Adverse impact is a critical consideration when making decisions about employees. Anyone using tools to assist with decisions – whether traditional assessment methods or newer technologies such as artificial intelligence (AI) – needs to understand what adverse impact is, how to measure it, and how to address it. Here we discuss some of the data challenges in monitoring and addressing adverse impact.
Defining adverse impact, bias, and fairness
Let’s set the scene by defining adverse impact and describing how it is similar to and different from the related concepts of bias and fairness.Among laypeople, and likely among many HR professionals who are not psychologists, the term adverse impact is used interchangeably with the terms bias and fairness. To psychologists, however, adverse impact, bias, and fairness are different concepts.
Adverse impact occurs when different groups (such as men and women, or different race and ethnic groups) are selected at different rates due to an employment practice. The effects of adverse impact often occur as a result of using a selection tool, such as a cognitive ability questionnaire, but the principles apply to other employment-related outcomes as well, such as who is promoted, and how much people are paid. In this overview, we focus on the use of selection tools.

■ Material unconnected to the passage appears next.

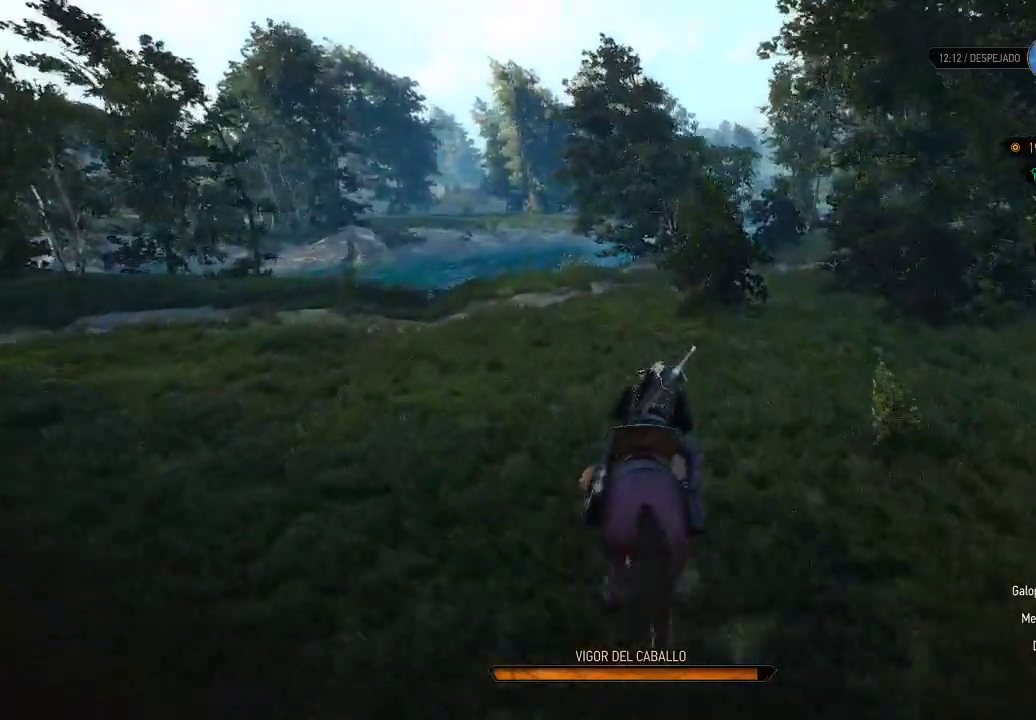
{"buttons": ["A"], "left_stick": "up", "right_stick": "center", "events": [[500, "left_stick", "up"]]}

Bias exists where equally capable individuals drawn from different groups are expected to get different scores, or when the same predictive model cannot describe the relationship between a test score and performance equally well across groups.

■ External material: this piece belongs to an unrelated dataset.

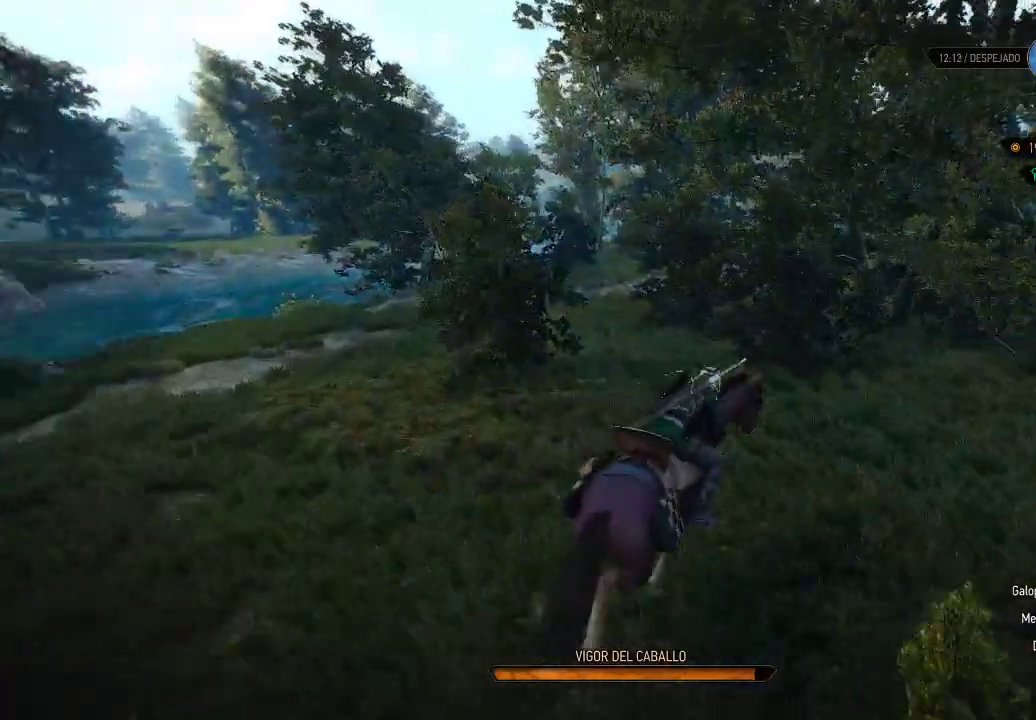
{"buttons": ["A"], "left_stick": "up-right", "right_stick": "center", "events": [[350, "left_stick", "up-right"]]}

Fairness is a social judgment. For example, fairness may relate to perceptions of procedural justice, which reflects employees’ perceptions of processes and the allocation of resources. Unfairness concerns can’t be resolved with statistics alone, you need to engage with affected individuals and groups about their issues of concern. A good way to minimize concerns about fairness is to involve groups who will be affected by decisions of selection systems in the design of the systems.
In the machine learning (ML) community, fairness is used to address a very narrow scope of the outcomes of the machine learning model. For the ML community, there are multiple definitions of fairness, but they typically fall into two categories: individual fairness where an algorithm is fair if it ensures that equally qualified individuals get treated equally by the algorithm, and group fairness, where an algorithm is deemed fair if its outcomes do not negatively impact one group over another.
The legal primacy of adverse impact
The key employment legislation affecting selection processes targets adverse impact. Psychological interpretations of bias and perceptions of fairness are important, but because required standards regarding these concepts are not prescribed in law, they have taken a back seat in the minds of HR professionals. It’s fortunate then that there has been considerable research on methods to both detect and address adverse impact.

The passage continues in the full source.